TEXT SEGMENT:
- - -

Thursday, September 25, 2014

Ten Days of Davies: The Last Interview

The following short exerpt was one of Michael Davies last interviews and was given to the English periodical "Christian Order"

After you read the article please do say a prayer for the repose of his soul.  The whole article can be read HERE

Michael Davies: Well round about 1953 or 1954 when I was doing my ‘A’ level examinations at school they changed the syllabus and so the syllabus for my year included the Reformation in England. I had a very good history teacher. He was an agnostic actually but he was very objective and it just seemed obvious to me that neither King Henry the Eighth nor Elizabeth the First had any mandate from God to start a new religion, which is what happened. Most people in England think Henry the Eighth founded the Church of England. Of course he did but then it went back to Catholicism under Mary Tudor. 
John Bishop: Yes for a few years. 
MD: But his daughter Elizabeth the First could be said to be the substantive founder of the Church of England. 
JB: Is there any truth in the legend that she secretly practised Catholicism? Lighting the candles and telling the Rosary beads in the privacy of her apartments? That for the sake of politics she played both ends against the middle? 
MD: Well she wasn’t really very religious at all. Her religion was really herself. You know she had her own liturgy in the Chapels Royal with her own vestments. Remember when she was dying she wouldn’t lie down and she wouldn’t let any Anglican minister come to her. She said they were just ‘hedge priests’.

- - -

SUPPLIED DATA:
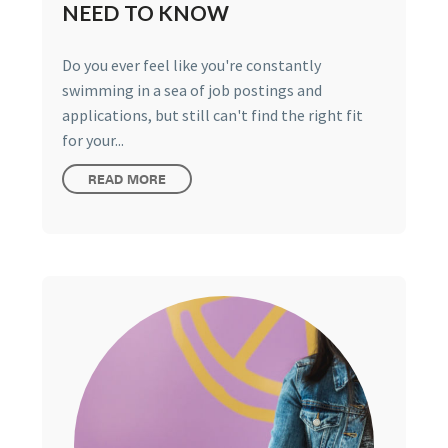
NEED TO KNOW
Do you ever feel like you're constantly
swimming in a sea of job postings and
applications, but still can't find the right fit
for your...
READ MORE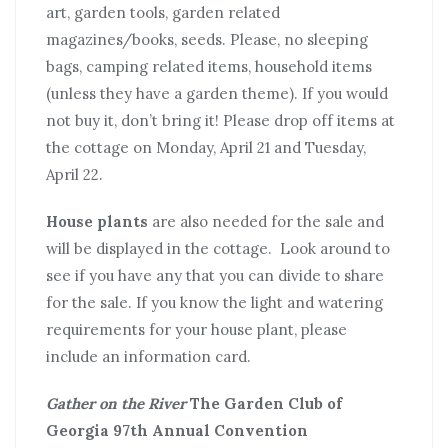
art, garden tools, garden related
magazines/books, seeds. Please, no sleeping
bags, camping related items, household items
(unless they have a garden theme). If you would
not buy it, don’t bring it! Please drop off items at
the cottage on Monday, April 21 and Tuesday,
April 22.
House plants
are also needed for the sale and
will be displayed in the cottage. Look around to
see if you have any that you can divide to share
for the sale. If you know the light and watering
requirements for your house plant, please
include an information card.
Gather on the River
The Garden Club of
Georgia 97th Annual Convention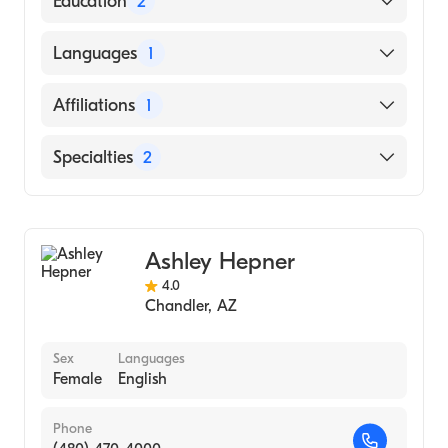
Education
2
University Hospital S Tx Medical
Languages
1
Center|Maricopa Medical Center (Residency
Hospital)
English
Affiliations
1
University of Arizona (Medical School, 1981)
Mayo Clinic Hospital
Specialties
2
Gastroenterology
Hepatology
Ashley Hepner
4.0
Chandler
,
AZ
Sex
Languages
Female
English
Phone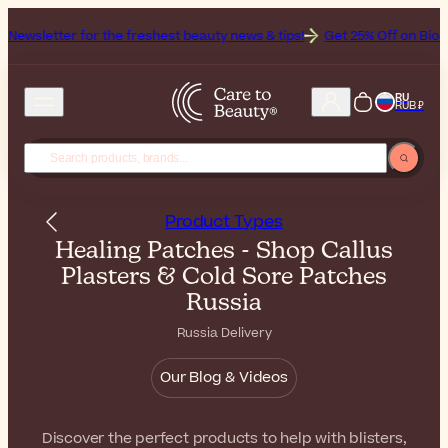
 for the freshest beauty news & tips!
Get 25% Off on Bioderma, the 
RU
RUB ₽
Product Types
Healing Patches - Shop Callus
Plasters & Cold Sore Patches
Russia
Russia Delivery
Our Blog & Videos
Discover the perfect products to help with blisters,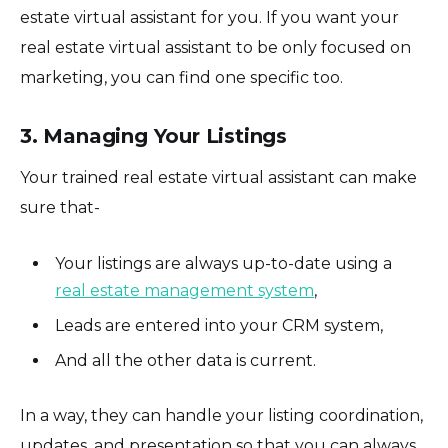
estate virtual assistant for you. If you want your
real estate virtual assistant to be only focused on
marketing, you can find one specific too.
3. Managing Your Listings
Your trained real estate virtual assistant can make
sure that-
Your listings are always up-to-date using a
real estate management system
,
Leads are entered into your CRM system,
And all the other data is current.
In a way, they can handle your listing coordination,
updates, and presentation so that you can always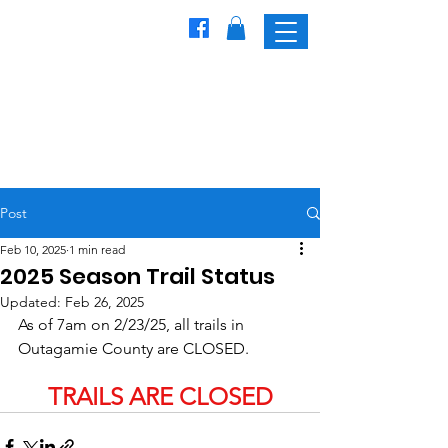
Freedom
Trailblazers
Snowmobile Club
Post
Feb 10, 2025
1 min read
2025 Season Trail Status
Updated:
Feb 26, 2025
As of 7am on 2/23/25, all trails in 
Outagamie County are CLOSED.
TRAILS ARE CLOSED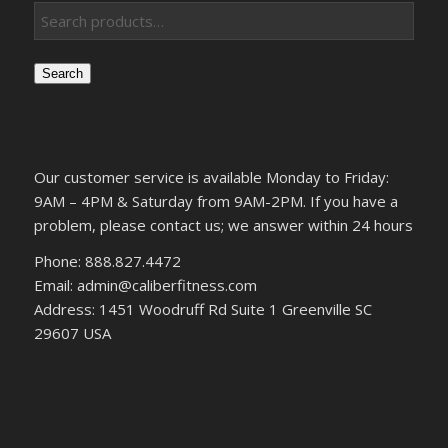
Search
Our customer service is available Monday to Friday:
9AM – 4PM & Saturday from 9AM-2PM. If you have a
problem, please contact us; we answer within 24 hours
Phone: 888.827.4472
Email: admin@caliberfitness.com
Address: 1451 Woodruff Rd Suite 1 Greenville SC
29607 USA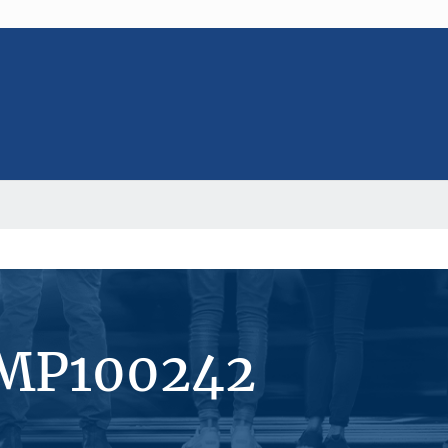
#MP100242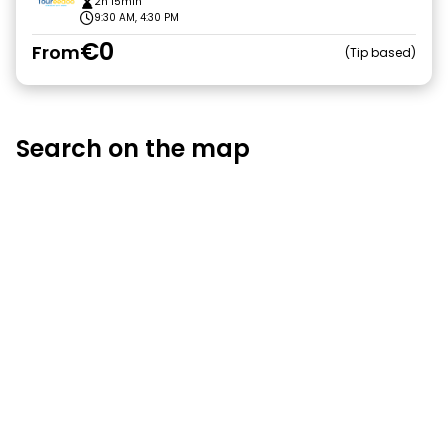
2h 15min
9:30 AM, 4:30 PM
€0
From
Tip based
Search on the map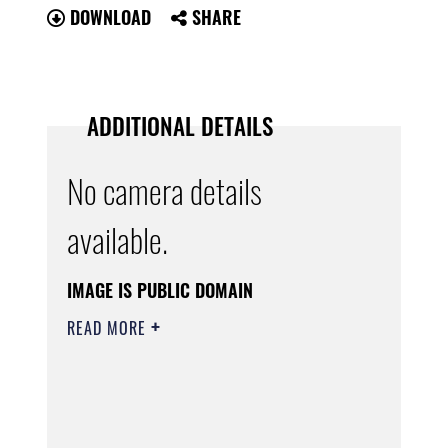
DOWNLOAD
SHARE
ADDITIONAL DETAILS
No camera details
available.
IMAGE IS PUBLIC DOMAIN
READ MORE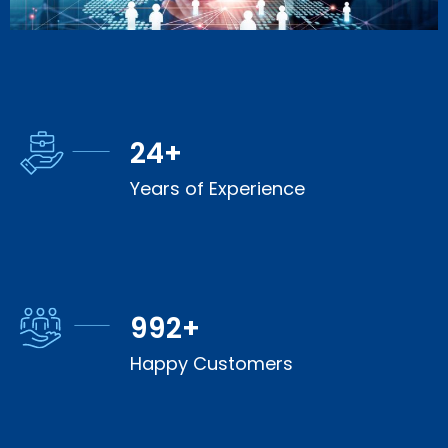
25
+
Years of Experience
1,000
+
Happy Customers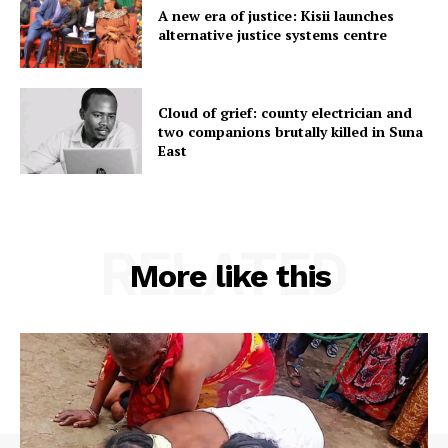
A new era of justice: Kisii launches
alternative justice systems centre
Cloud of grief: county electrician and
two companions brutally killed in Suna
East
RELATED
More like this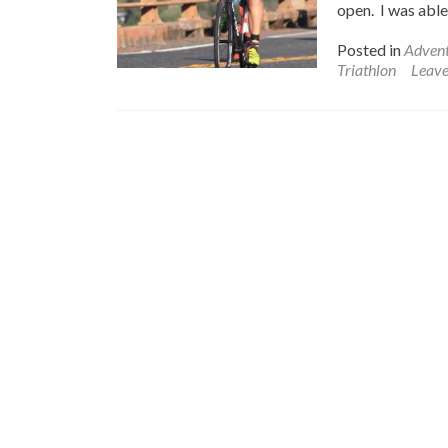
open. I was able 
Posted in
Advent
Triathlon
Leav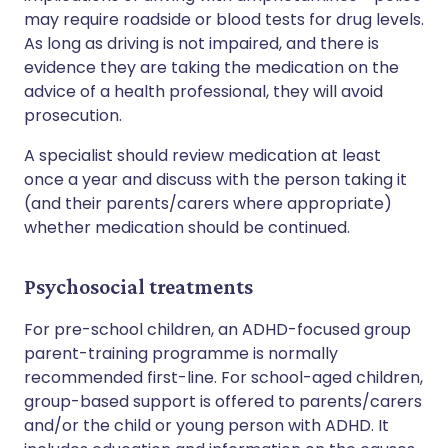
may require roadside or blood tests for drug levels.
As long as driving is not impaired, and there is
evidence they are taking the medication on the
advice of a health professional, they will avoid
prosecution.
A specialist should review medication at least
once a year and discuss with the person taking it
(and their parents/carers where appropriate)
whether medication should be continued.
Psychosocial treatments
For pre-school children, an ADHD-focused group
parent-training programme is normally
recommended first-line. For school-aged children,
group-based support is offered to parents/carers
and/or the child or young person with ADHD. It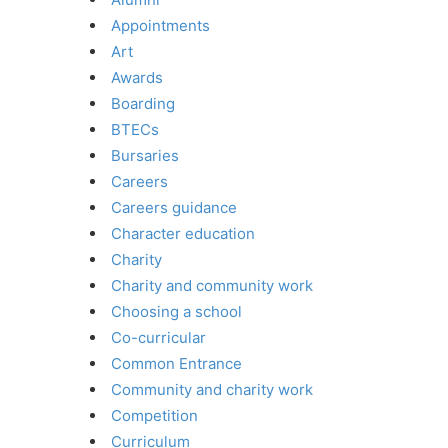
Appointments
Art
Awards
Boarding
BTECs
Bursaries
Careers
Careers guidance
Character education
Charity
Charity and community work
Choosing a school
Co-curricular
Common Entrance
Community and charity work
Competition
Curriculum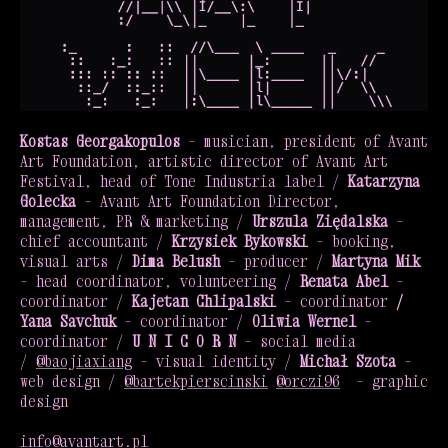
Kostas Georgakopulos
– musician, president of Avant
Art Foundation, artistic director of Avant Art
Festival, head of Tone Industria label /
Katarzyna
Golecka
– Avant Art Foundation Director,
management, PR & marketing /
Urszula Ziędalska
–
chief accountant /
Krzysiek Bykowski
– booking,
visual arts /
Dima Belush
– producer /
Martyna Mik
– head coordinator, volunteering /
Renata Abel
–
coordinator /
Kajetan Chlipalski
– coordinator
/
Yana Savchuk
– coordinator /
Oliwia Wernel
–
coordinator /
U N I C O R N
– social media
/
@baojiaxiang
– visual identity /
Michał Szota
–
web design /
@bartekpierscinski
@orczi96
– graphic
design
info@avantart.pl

- - -

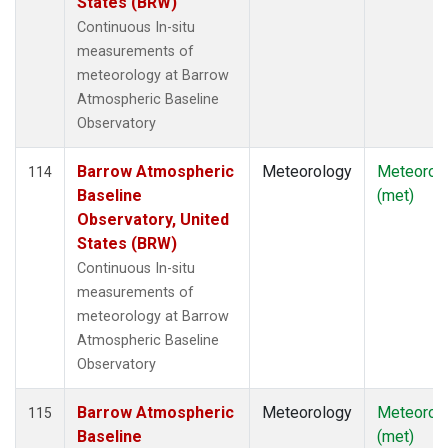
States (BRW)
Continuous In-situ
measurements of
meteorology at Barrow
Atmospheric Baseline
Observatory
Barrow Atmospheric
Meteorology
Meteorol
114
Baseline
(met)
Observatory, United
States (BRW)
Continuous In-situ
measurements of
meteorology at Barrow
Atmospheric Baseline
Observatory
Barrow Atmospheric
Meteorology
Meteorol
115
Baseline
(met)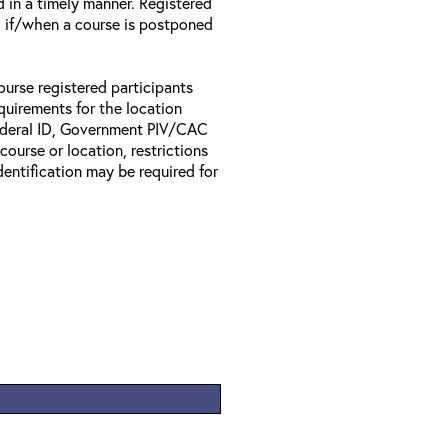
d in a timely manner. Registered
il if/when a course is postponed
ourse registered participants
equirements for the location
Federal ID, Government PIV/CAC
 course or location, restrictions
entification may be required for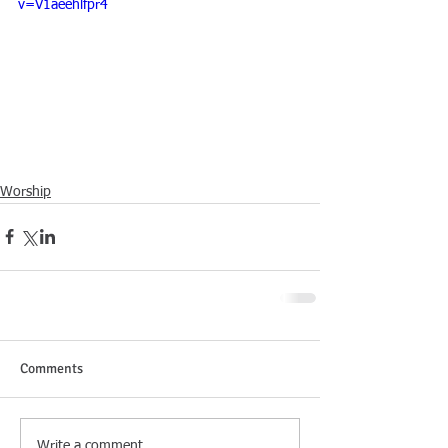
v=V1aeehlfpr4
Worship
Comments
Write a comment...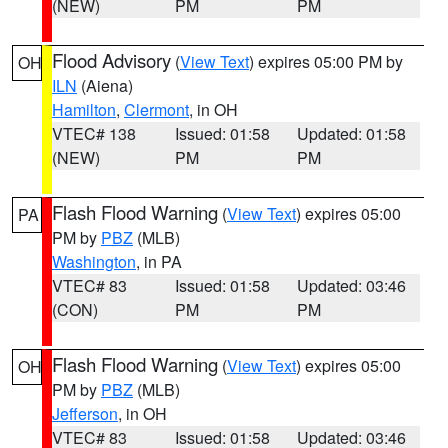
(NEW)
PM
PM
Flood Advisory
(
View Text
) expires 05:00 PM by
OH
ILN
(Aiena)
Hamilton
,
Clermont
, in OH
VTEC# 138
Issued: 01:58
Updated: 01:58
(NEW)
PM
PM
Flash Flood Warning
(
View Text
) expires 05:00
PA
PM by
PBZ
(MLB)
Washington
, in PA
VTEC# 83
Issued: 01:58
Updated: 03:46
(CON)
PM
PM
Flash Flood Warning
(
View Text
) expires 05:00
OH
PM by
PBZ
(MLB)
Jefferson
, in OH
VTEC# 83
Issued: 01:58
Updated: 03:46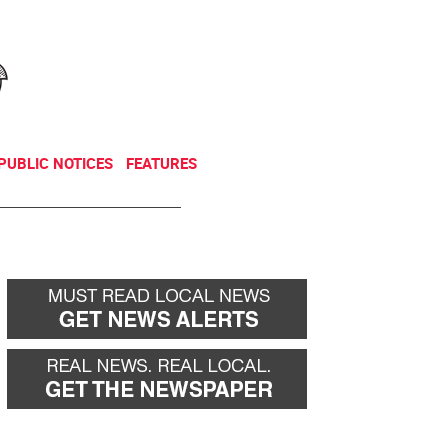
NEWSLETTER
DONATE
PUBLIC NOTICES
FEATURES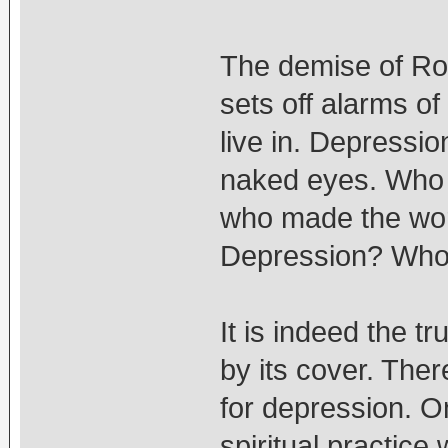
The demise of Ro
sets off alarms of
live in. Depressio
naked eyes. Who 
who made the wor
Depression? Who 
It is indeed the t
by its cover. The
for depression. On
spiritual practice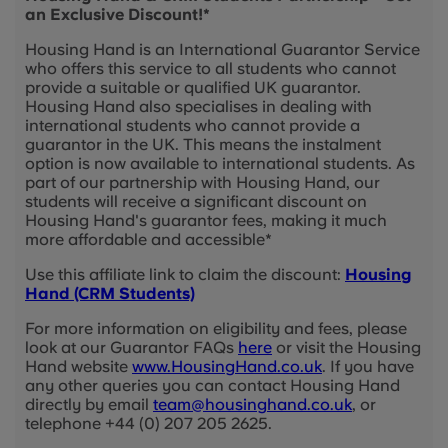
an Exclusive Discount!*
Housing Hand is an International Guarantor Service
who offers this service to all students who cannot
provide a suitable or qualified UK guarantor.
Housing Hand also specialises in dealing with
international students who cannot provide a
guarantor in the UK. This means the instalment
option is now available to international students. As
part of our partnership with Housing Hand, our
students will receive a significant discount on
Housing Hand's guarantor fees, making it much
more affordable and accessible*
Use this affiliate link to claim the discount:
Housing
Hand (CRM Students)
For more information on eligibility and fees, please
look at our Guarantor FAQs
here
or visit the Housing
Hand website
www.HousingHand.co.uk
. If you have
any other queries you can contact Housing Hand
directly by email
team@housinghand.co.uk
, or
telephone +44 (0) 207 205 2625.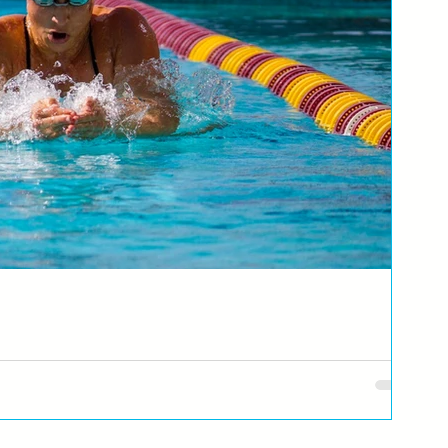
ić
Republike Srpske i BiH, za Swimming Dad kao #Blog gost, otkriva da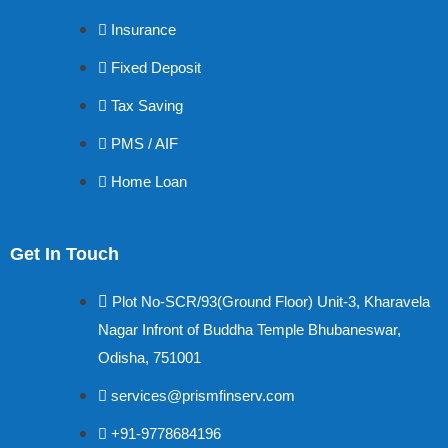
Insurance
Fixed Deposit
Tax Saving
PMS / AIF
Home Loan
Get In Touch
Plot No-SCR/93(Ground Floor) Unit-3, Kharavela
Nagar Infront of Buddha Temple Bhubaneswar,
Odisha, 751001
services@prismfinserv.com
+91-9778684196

- - -

WORK INSTRUCTION:
Please answer from the interview: what did Elizabeth the First call the Anglican ministers she refused to see when she was dying? The lines above come from a different source than the interview.

WRITTEN SOLUTION:
She called them "hedge priests."